The single that the corporate programmers are pushing of course is the safe and ultimately boring Happy. Sure, it’s an okay song. It hits all the “woe is me” points that a sad little ballad should have, and it has a nice groove, but it’s not the strongest song on the record.

That distinction goes to IMN, which might not be the song that gets them into the Rock and Roll Hall of Fame, but it certainly qualifies as the one with the most muscle. Only a drummer like Matt McDonough could pound through those rhythms.

Four Stars

Friday, April 15, 2005

In my readings the other day, I came across this item about a Texas man drilling for oil in Israel based on an obviously misinterpreted Bible verse. Apparently he is sincere in this belief, but what gets me is the fact that his story even made it to the wire services. At its heart, the story is about a most likely unsuccessful business venture in a historic place, which by itself merits nary a mention. What makes it news is his biblical inspiration and the sincerity behind it. Reuters seems to be holding the guy up for ridicule, as if to say, “Look at this nut! What a whack-job.” If not, that was certainly my impression after reading it. But then again, the guy is a whack-job.

Anyone who knows me well, knows I like to rip on Republicans. To me, the organized official Republican party is a joke, one that's sometimes not funny but nearly always laughable. The sad thing is that most rank and file everyday American Republicans don't seem to get the joke. This is the party of limited government who rushed a midnight bill through Congress regarding Terri Schiavo, presumably to get bragging rights and a few headlines. These same people constantly moan about “activist judges” and now they are complaining that the judges weren’t activist enough! That’s comedy!

And so is this. I always wondered what politicians did during the weekday. Apparently they sleaze their way into your doctor’s pockets.

And that’s not it. What about Tom “The Hammer” DeLay? Mired in ethical problems – ouch! - can he remain the majority leader without causing at least some damage to his party? I doubt it.

So enough politics, let’s talk religion.

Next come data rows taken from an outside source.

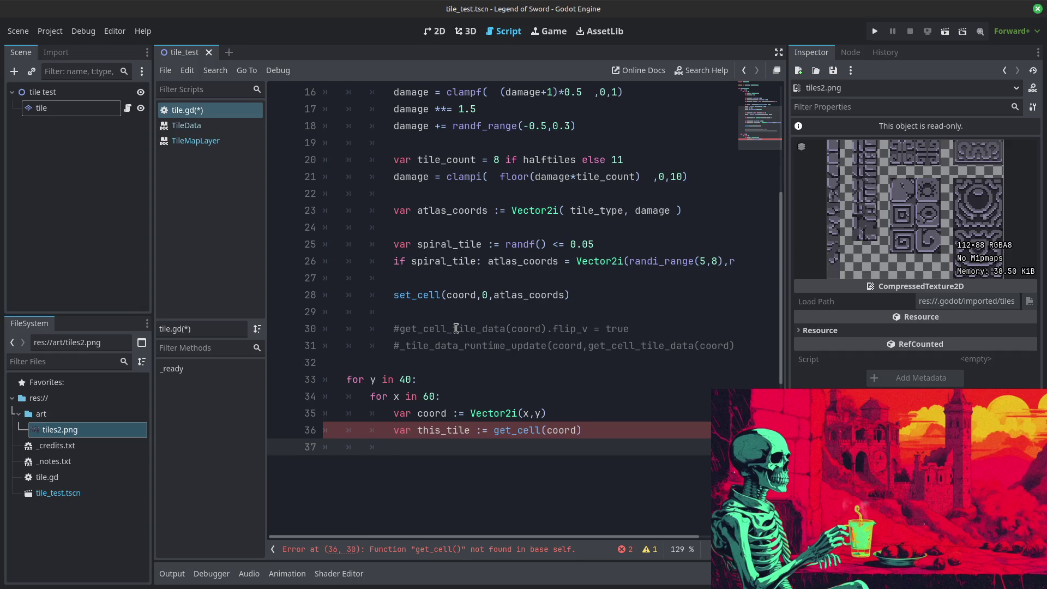
key("Up")
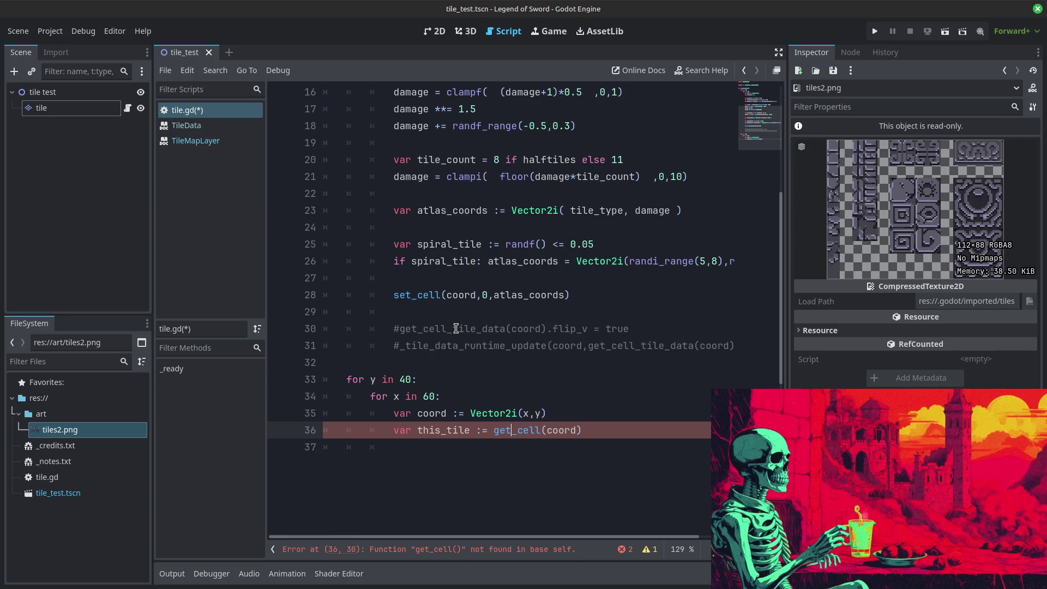
key("Right")
key("Right")
type("_a")
key("Return")
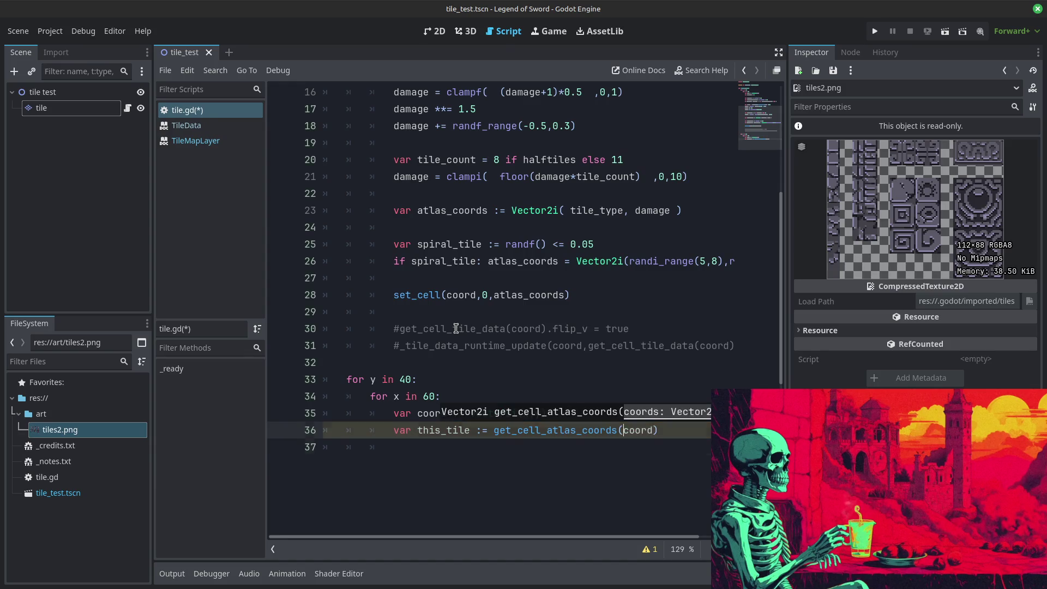
key("Down")
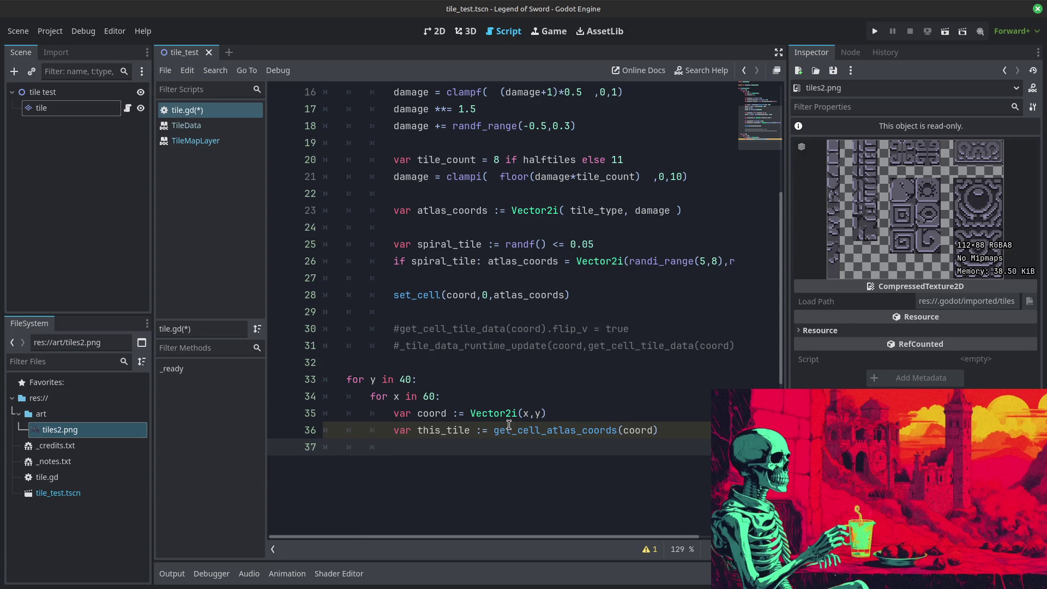
Step: Check the tilemap in the 2D view, then return to tile.gd and review the script
left_click(435, 32)
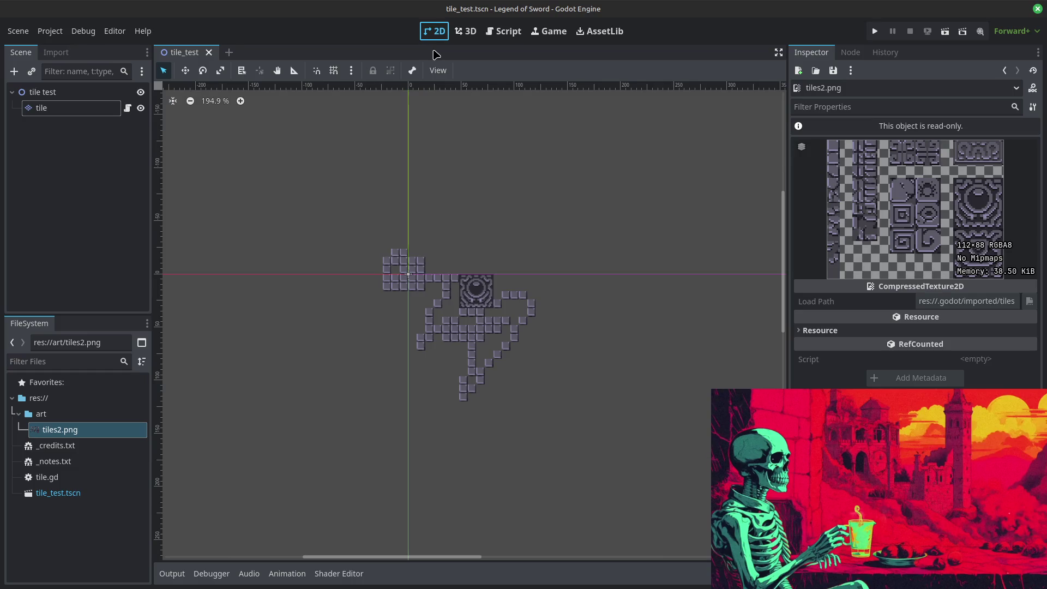
scroll(398, 379, "up", 3)
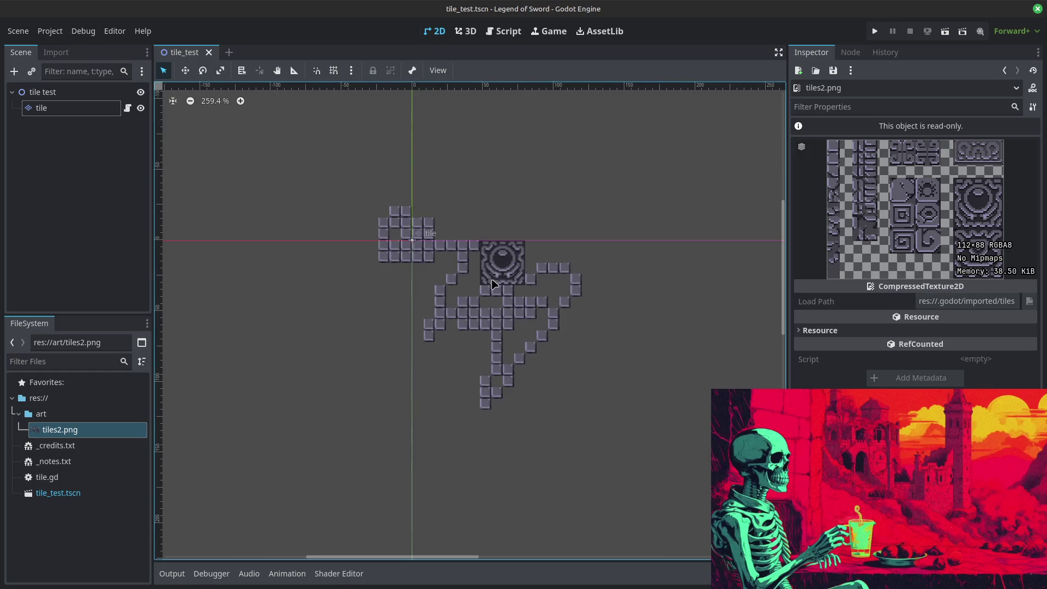
left_click(503, 32)
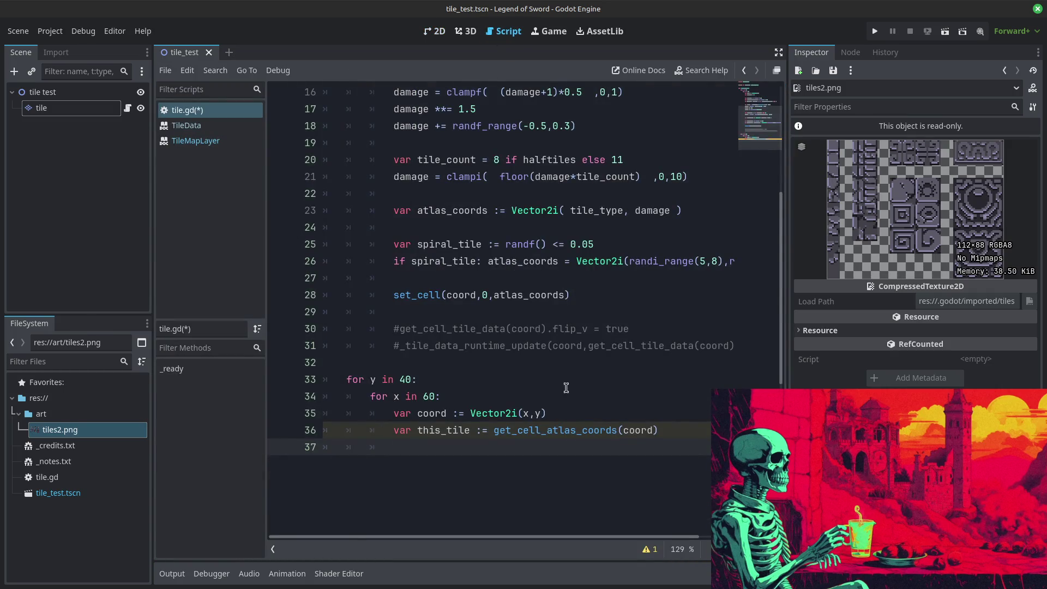
scroll(566, 388, "up", 5)
scroll(567, 386, "down", 8)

Psych!

I want to talk about something more personal. Something that has been weighing on my mind heavier than all this silliness with the Republicans. A few days ago, as mentioned in a previous post, was my ex-girlfriend’s birthday. We’ll call her Krs. To put it quite simply, Krs was my first love, and though we split up going on five years now, we have remained friendly and keep in touch from time to time through e-mail. Feeling nostalgic or something, I sent her an e-mail wishing her a happy birthday. I think the exact wording was “Hey there. Happy Birthday!” Short, sweet, and completely out of character. She replied back with a thanks and a how have you been. That’s when I got wordy. I gave her the basic update, probably boring the shit out of her, then moved onto more uncomfortable territory. A few weeks ago, I heard rumors that Krs may have had a baby, so I ended the e-mail asking her about it. In her reply e-mail, she confirmed the rumor. She was now the proud mother of a presumably beautiful daughter (pictures are on the way). According to Krs, her daughter is the best thing that has ever happened to her, and I could certainly understand the feelings. Sometimes I think Krs was the best that ever happened to me. And here’s one on the many reasons why. Krs, ever the sensitive soul, asked if it was weird for me that she had a baby. I think she may have intuited that it would be. She was always good at that. And it is weird for me. She was my first love, and in my case the cliché is true. There is still a piece of her in me. And I hope, at least I feel like there is, some piece of me in her. And here I am, some lonely guy, a sink full of dirty dishes, and no one to come home to but two stinky dogs who shit on the floor. Krs has a daughter, a family, someone to look out for and someone to look out for her. That’s the kind of thing you can’t buy with a million bucks. That’s the kind of thing I don’t have. And the weird feeling I have? It’s part envy, part sadness. I think Robert Evans said it best when he described how it felt when Ali McGraw left him for Steve McQueen. I feel small.